## TASK OBJECTIVE:
Retype the text from all of the records below character for character, and leave the pictures out of your copy.

*** SOURCE RECORDS

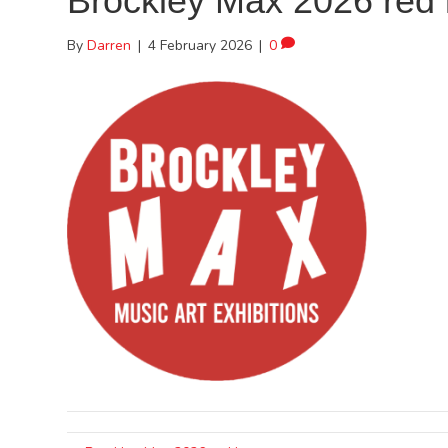
Brockley Max 2026 red 
By
Darren
|
4 February 2026
|
0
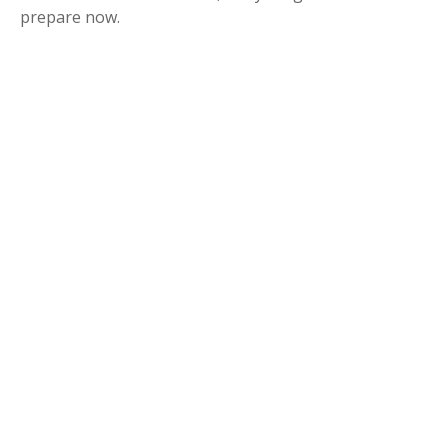
prepare now.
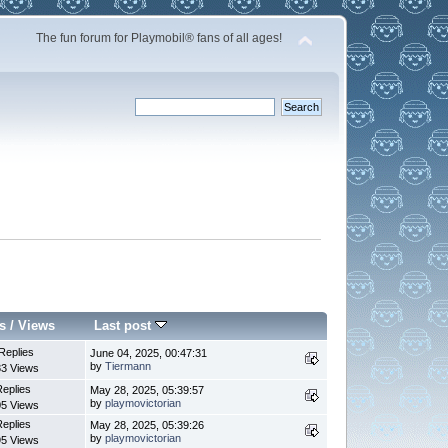
The fun forum for Playmobil® fans of all ages!
s
/
Views
Last post
Replies
June 04, 2025, 00:47:31
by
Tiermann
3 Views
Replies
May 28, 2025, 05:39:57
by
playmovictorian
5 Views
Replies
May 28, 2025, 05:39:26
by
playmovictorian
5 Views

******

## EXERCISE OUTPUT:
Brockley Max 2026 red 
By
Darren
|
4 February 2026
|
0
prepare now.
The fun forum for Playmobil® fans of all ages!
s
/
Views
Last post
Replies
June 04, 2025, 00:47:31
by
Tiermann
3 Views
Replies
May 28, 2025, 05:39:57
by
playmovictorian
5 Views
Replies
May 28, 2025, 05:39:26
by
playmovictorian
5 Views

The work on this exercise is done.